Understanding window functions in PostgreSQL (Part 2 - DENSE_RANK())
We continue our study (and enjoyment!) of PostgreSQL window functions from last time. And in case you didn’t read that one or don’t wish to, here’s a quick motivation for using window functions: they help us write “difficult” queries that would otherwise be inconceivable in basic SQL features!
Find the third-most costly product in a particular category
I don’t know about you, but a requirement like the above makes my heart freeze. You can feel your brain overloaded, whirring through options in a futile attempt to reconcile its basic SQL knowledge into something that could answer the above. But once again, window functions (this time
DENSE_RANK()) make the job a whole lot easier.
Before jumping the gun, let’s make sure we understand the schema correctly:
CREATE TABLE product_groups ( group_id serial PRIMARY KEY, group_name VARCHAR (255) NOT NULL ); CREATE TABLE products ( product_id serial PRIMARY KEY, product_name VARCHAR (255) NOT NULL, price DECIMAL (11, 2), group_id INT NOT NULL, FOREIGN KEY (group_id) REFERENCES product_groups (group_id) );
We have here a typical
products table with just one tiny twist: the category (group) the product belongs to is stored in the
product_groups table. This wasn’t strictly needed; it’s just how one of the examples I came across, was arranged. That said, having the information split up like this allows us to apply the window function in the context of a
JOIN – which is good learning!
Now, before I introduce the query, I want to explain the window function we’ll be using to solve this problem –
DENSE_RANK(). If you can digest the fact that window functions can help you magically create groups (partitions) for a query like the one we’re after,
DENSE_RANK() is easy to explain: it works on the rows in a group and assigns them a number (for ranking) based on their order in that group. (Yes, yes, an example is coming; just hold on for a minute!)
A related function is
RANK() and its contrast to
DENSE_RANK() is best explained through an example – assume we have the following order of products and their prices in a particular category:
Laptop-1 2000 Phone-1 1800 Laptop-2 1800 Laptop-3 1500
RANK() would rank them as follows:
Laptop-1 2000 1 Phone-1 1800 2 Laptop-2 1800 2 Laptop-3 1500 4
DENSE_RANK() would rank them like this:
Laptop-1 2000 1 Phone-1 1800 2 Laptop-2 1800 2 Laptop-3 1500 3
See the difference? Both
DENSE_RANK() assign a rank of 2 to the second-highest price in the group, but
RANK() skips as many ranks for the next entry change as there were duplications (so, we go 1, 2, 2, 4) while
DENSE_RANK() preserves a strict numeric order (1, 2, 2, 3 – 3 comes after 2 no matter what). Both have their uses, though in our case we need
DENSE_RANK() as it fits our definition of finding the third-most costly product in each category.

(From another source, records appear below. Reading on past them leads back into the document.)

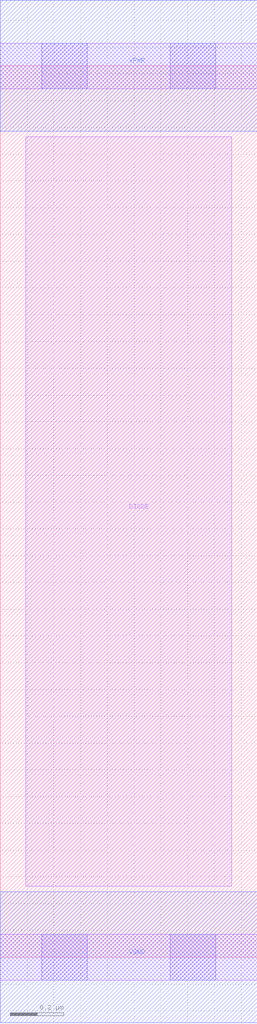
<source format=lef>
# Copyright 2020 The SkyWater PDK Authors
#
# Licensed under the Apache License, Version 2.0 (the "License");
# you may not use this file except in compliance with the License.
# You may obtain a copy of the License at
#
#     https://www.apache.org/licenses/LICENSE-2.0
#
# Unless required by applicable law or agreed to in writing, software
# distributed under the License is distributed on an "AS IS" BASIS,
# WITHOUT WARRANTIES OR CONDITIONS OF ANY KIND, either express or implied.
# See the License for the specific language governing permissions and
# limitations under the License.
#
# SPDX-License-Identifier: Apache-2.0

VERSION 5.7 ;
  NOWIREEXTENSIONATPIN ON ;
  DIVIDERCHAR "/" ;
  BUSBITCHARS "[]" ;
UNITS
  DATABASE MICRONS 200 ;
END UNITS
MACRO sky130_fd_sc_ls__diode_2
  CLASS CORE ANTENNACELL ;
  FOREIGN sky130_fd_sc_ls__diode_2 ;
  ORIGIN  0.000000  0.000000 ;
  SIZE  0.960000 BY  3.330000 ;
  SYMMETRY X Y ;
  SITE unit ;
  PIN DIODE
    ANTENNADIFFAREA  0.641700 ;
    DIRECTION INPUT ;
    PORT
      LAYER li1 ;
        RECT 0.095000 0.265000 0.865000 3.065000 ;
    END
  END DIODE
  PIN VGND
    DIRECTION INOUT ;
    SHAPE ABUTMENT ;
    USE GROUND ;
    PORT
      LAYER met1 ;
        RECT 0.000000 -0.245000 0.960000 0.245000 ;
    END
  END VGND
  PIN VPWR
    DIRECTION INOUT ;
    SHAPE ABUTMENT ;
    USE POWER ;
    PORT
      LAYER met1 ;
        RECT 0.000000 3.085000 0.960000 3.575000 ;
    END
  END VPWR
  OBS
    LAYER li1 ;
      RECT 0.000000 -0.085000 0.960000 0.085000 ;
      RECT 0.000000  3.245000 0.960000 3.415000 ;
    LAYER mcon ;
      RECT 0.155000 -0.085000 0.325000 0.085000 ;
      RECT 0.155000  3.245000 0.325000 3.415000 ;
      RECT 0.635000 -0.085000 0.805000 0.085000 ;
      RECT 0.635000  3.245000 0.805000 3.415000 ;
  END
END sky130_fd_sc_ls__diode_2
END LIBRARY

</source>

DENSE_RANK() example, with a Common Table Expression (CTE) thrown in
Let’s look at the query that’ll solve the given problem: find the third-most costly product in a given category:
WITH rank_data AS ( SELECT product_name, price, group_name, DENSE_RANK() OVER ( PARTITION BY group_name ORDER BY price ) price_rank FROM products INNER JOIN product_groups USING (group_id) ) SELECT * FROM rank_data WHERE group_name = 'Laptop' AND price_rank = 3;
Now, let’s not lose our minds! The query is pretty simple; it just has a few parts to it. So, let’s look at these parts one by one:
- The final part of the query is just a regular
- The part
WITH rank_data AS ...is just called a Common Table Expression (CTE) in Postgres. For developers, it’s easier to think of this as a variable declaration. This name (
rank_data) gets used in the last part of the query (
FROM rank_data) to pull data from.
- There is a single
JOINstatement in the inner query. This is needed because of how our tables are structured.
- Now for the meat of the query:
DENSE_RANK() OVER (PARTITION BY group_name ORDER BY price) price_rank. This creates another column in the query output and fills it with an integer indicating the rank of the row. Rank based on what? Well, the query is doing a sort of
GROUP BY, except that it’s called a partition; while the partition can be thought of as a group, the windowing feature allows the query engine to access individual rows while having a “window” to the partition the row is in. We ourselves don’t need to think about how it’s done internally, just as we don’t bother how
GROUP BYis working internally. It’s enough to know that the query is able to create groups on
group_name(product category) and use the price to rank them (
ORDER BY price).
Yes, that’s all there is to it! Granted that the syntax can throw you off initially, but don’t you agree how simple and powerful these window functions are?! Notice that many of the clauses in this query have nothing to do with window functions:
WHERE, etc., but I’ve used them to create a more meaningful example.
Go ahead and practice a little by making your own similar scenarios. Or perhaps search online and look for some examples that extend the idea into different scenarios. One thing is sure: you’ll now easily understand the sorcery involved and will enjoy it as well!